If British Heavyweight boxing champion Frank Bruno ever ended a sentence with the words "know what I mean, 'Arry?", then the 'Arry in question was BBC commentator Harry Carpenter, who for more than 30 years was the Beeb's "voice of boxing", despite never having donned a pair of gloves himself. But, boxing wasn't his only speciality as he also anchored tennis from Wimbledon for over 25 years and, for ten years, was the presenter of the BBC's midweek sports show Sportsnight.
The fishmonger's son was born in South Norwood, London in 1925. He joined the BBC in 1949 after a short career as a newspaper sub-editor, although he continued as a columnist with the Sporting Record and then the Daily Mail until he became the corporation's full-time boxing commentator in 1962. Among his greatest moments behind the microphone were Henry Cooper's controversial 1971 defeat as British and European Heavyweight champion to Joe Bugner, but undoubtedly the most famous of all was the 1974 World Championship bout between champion George Foreman and challenger Muhammad Ali in Kinshasa, in what is now the Democratic Republic of Congo, popularly known as the "Rumble in the Jungle".

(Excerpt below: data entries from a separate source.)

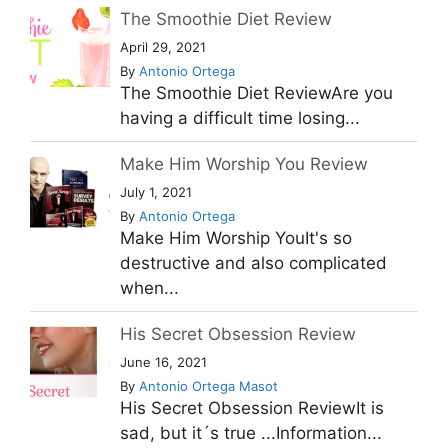
The Smoothie Diet Review
April 29, 2021
By
Antonio Ortega
The Smoothie Diet ReviewAre you
having a difficult time losing...
Make Him Worship You Review
July 1, 2021
By
Antonio Ortega
Make Him Worship YouIt's so
destructive and also complicated
when...
His Secret Obsession Review
June 16, 2021
By
Antonio Ortega Masot
His Secret Obsession ReviewIt is
sad, but it´s true ...Information...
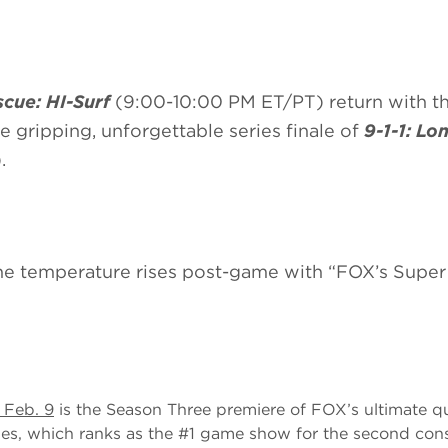
cue: HI-Surf
(9:00-10:00 PM ET/PT) return with th
he gripping, unforgettable series finale of
9-1-1: Lo
.
the temperature rises post-game with “FOX’s Supe
 Feb. 9
is the Season Three premiere of FOX’s ultimate q
ies, which ranks as the #1 game show for the second con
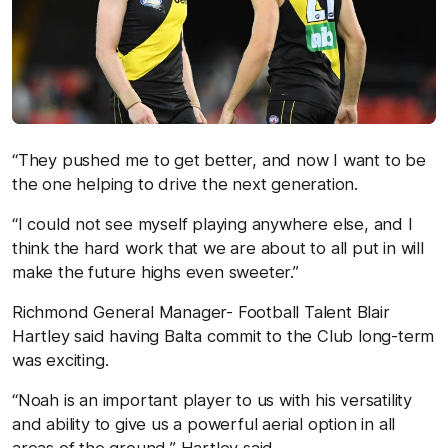
“They pushed me to get better, and now I want to be
the one helping to drive the next generation.
“I could not see myself playing anywhere else, and I
think the hard work that we are about to all put in will
make the future highs even sweeter.”
Richmond General Manager- Football Talent Blair
Hartley said having Balta commit to the Club long-term
was exciting.
“Noah is an important player to us with his versatility
and ability to give us a powerful aerial option in all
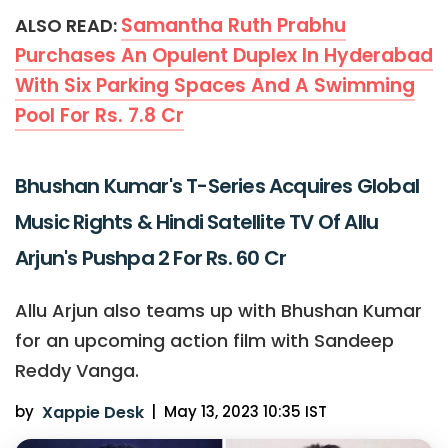
Samantha Ruth Prabhu
ALSO READ:
Purchases An Opulent Duplex In Hyderabad
With Six Parking Spaces And A Swimming
Pool For Rs. 7.8 Cr
Bhushan Kumar's T-Series Acquires Global
Music Rights & Hindi Satellite TV Of Allu
Arjun's Pushpa 2 For Rs. 60 Cr
Allu Arjun also teams up with Bhushan Kumar
for an upcoming action film with Sandeep
Reddy Vanga.
by
Xappie Desk
|
May 13, 2023 10:35 IST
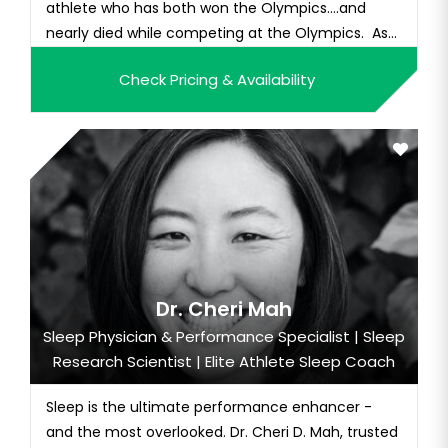
athlete who has both won the Olympics….and
nearly died while competing at the Olympics. As
one of...
Check Pricing & Availability
Dr. Cheri Mah
Sleep Physician & Performance Specialist | Sleep
Research Scientist | Elite Athlete Sleep Coach
Sleep is the ultimate performance enhancer -
and the most overlooked. Dr. Cheri D. Mah, trusted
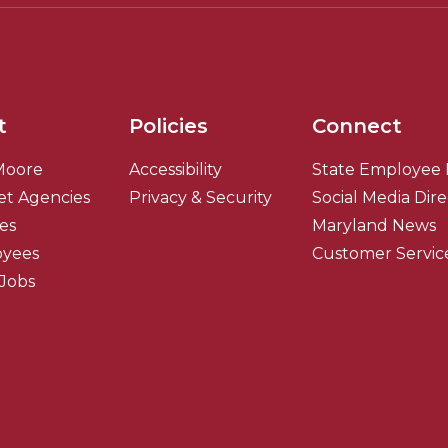
t
Policies
Connect
Moore
Accessibility
State Employee 
et Agencies
Privacy & Security
Social Media Dir
ies
Maryland News
oyees
Customer Servic
 Jobs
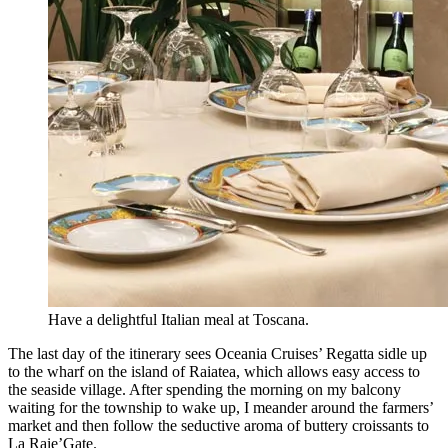
Have a delightful Italian meal at Toscana.
The last day of the itinerary sees Oceania Cruises’ Regatta sidle up
to the wharf on the island of Raiatea, which allows easy access to
the seaside village. After spending the morning on my balcony
waiting for the township to wake up, I meander around the farmers’
market and then follow the seductive aroma of buttery croissants to
La Raie’Gate.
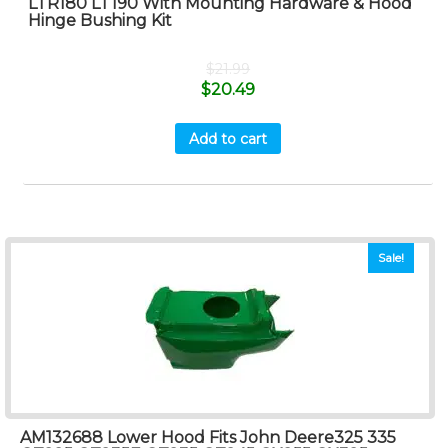
LTR180 LT190 With Mounting Hardware & Hood
Hinge Bushing Kit
$
21.99
$
20.49
Add to cart
Sale!
AM132688 Lower Hood Fits John Deere325 335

He took over the chair of Sportsnight in 1975 from David Coleman, and was also the BBC's main golfing anchor from the mid-sixties until his retirement in the early 1990's. Known as one of the calmer commentators on TV, he did let his guard drop a little a couple of times by allowing himself to drop the otherwise customary impartiality of his professions: once with the points decision by which Bugner won his bout with Cooper and then again when Frank Bruno challenged Mike Tyson for the World Heavyweight crown in 1989. "Get in there, Frank," he barked just when Britain's then most popular boxer looked to have frightened "Iron Mike".
His friendship with Frank Bruno, though often lampooned by Spitting Image, was genuine and he famously stood by the boxer as his career waned.
Sky News obituary on YouTube.
Sky News obituary on YouTube.
Harry Carpenter, British broadcaster and sports journalist: born, London, 17th October 1925; died, London, 20th March 2010.